Throughout the 70s and 80s Levine’s growth grew. His clinic attracted patients and published articles in prestigious magazines. In the early 1990s, however, scientific consensus among health care providers and researchers began to move away from psychoanalytic theories. More people have seen evidence of innate biological factors. An increasing proportion of service providers have argued – with increasing quantitative data supporting their claim – that medical interventions are more effective than therapy in alleviating gender dysphoria. One area of ​​the human brain associated with sexual behavior is larger in men than in women. 1995 study landmarks published in Nature They found that this area was the same size in trans women as in their cisgender peers, regardless of their sexual orientation or whether they were taking hormones. The finding suggests that “gender identity develops as a result of the interaction between the developing brain and sex hormones.”

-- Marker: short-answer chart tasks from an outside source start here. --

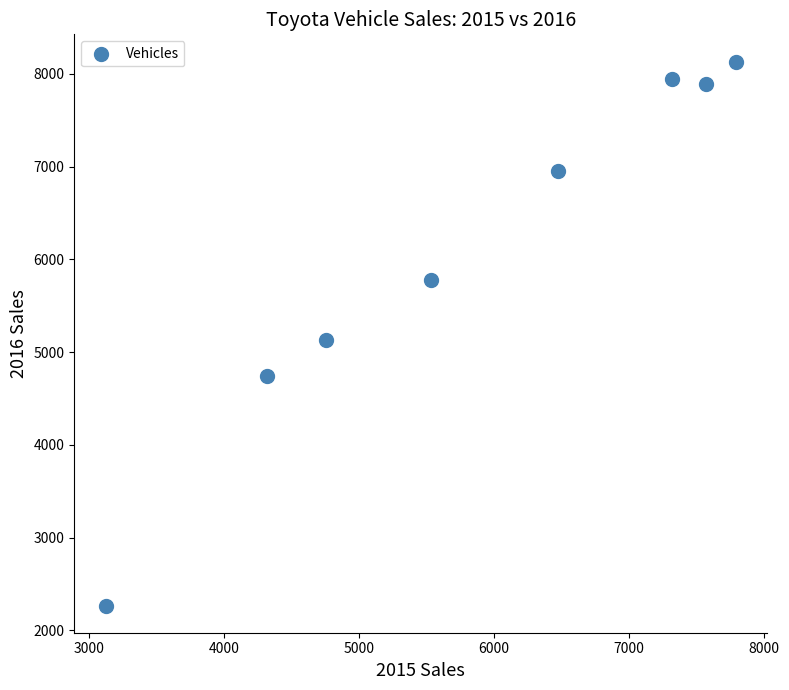

What is the average Y value?

6106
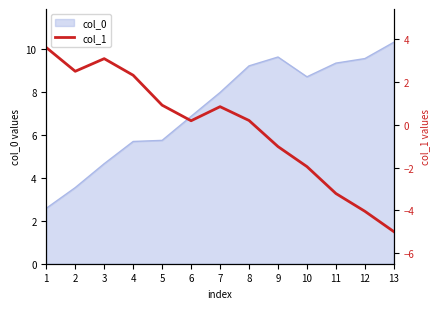

True or false: col_0 has a value of 8.0 at 7.

True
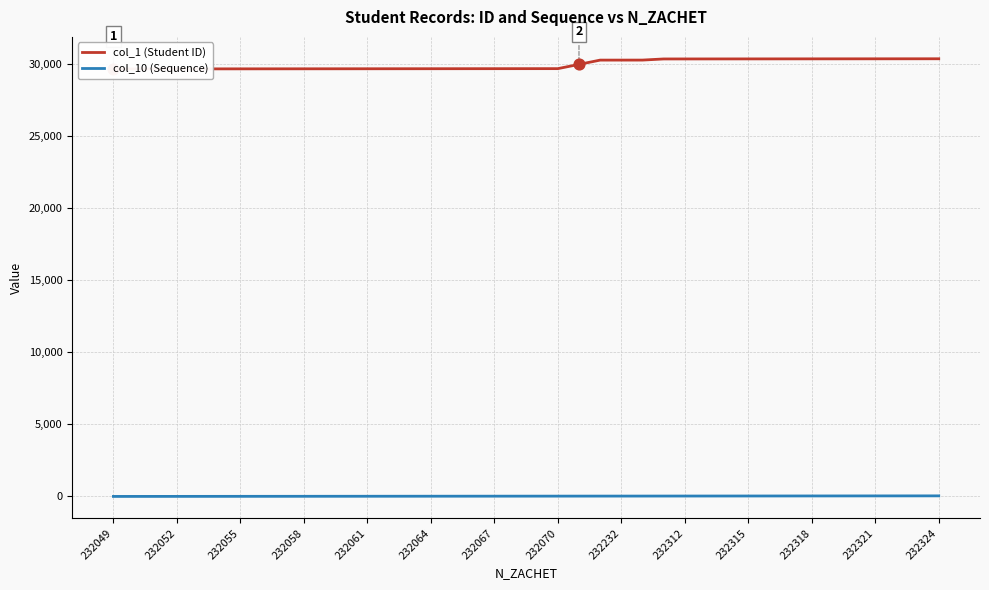

What are all the series names shown in the legend?

col_1 (Student ID), col_10 (Sequence)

Two years later Nature study came out, Levine was appointed chairman of the board of the International Association for Gender Dysphoria Harry Benjamin, the national primary organization for medical service providers treating trans people. The most important role of the organization was to develop and publish a regularly updated document outlining best practices for diagnosing and treating trans people, called Standards of Care. Levine has been called upon to lead the team producing the next update, SOC 5.

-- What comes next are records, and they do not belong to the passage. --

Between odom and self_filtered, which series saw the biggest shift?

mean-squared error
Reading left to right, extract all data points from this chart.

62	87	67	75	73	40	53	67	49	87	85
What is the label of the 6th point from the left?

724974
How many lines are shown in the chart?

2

The revision of the standards has been a long process. In 1997, the organization held a two-year conference in Vancouver, British Columbia. Jamison Green, a trans man and health activist who lived in San Francisco at the time, arrived at the event to establish that he was one of only a few trans people in attendance. “It wasn’t a pleasant environment,” he tells me. “They weren’t happy to see you.” Levine was scheduled to chair a session on Saturday afternoon on the proposed draft standard. Green was sitting in the auditorium waiting for the event to begin, when he heard a commotion outside. Technically, the meeting was open to members of the public, but there was an expensive registration fee. Many other trans activists, especially those living locally, were outraged that because of the high cost they were basically excluded from a meeting that would directly affect their care. “They started banging on the door and demanding to let them in,” Green says.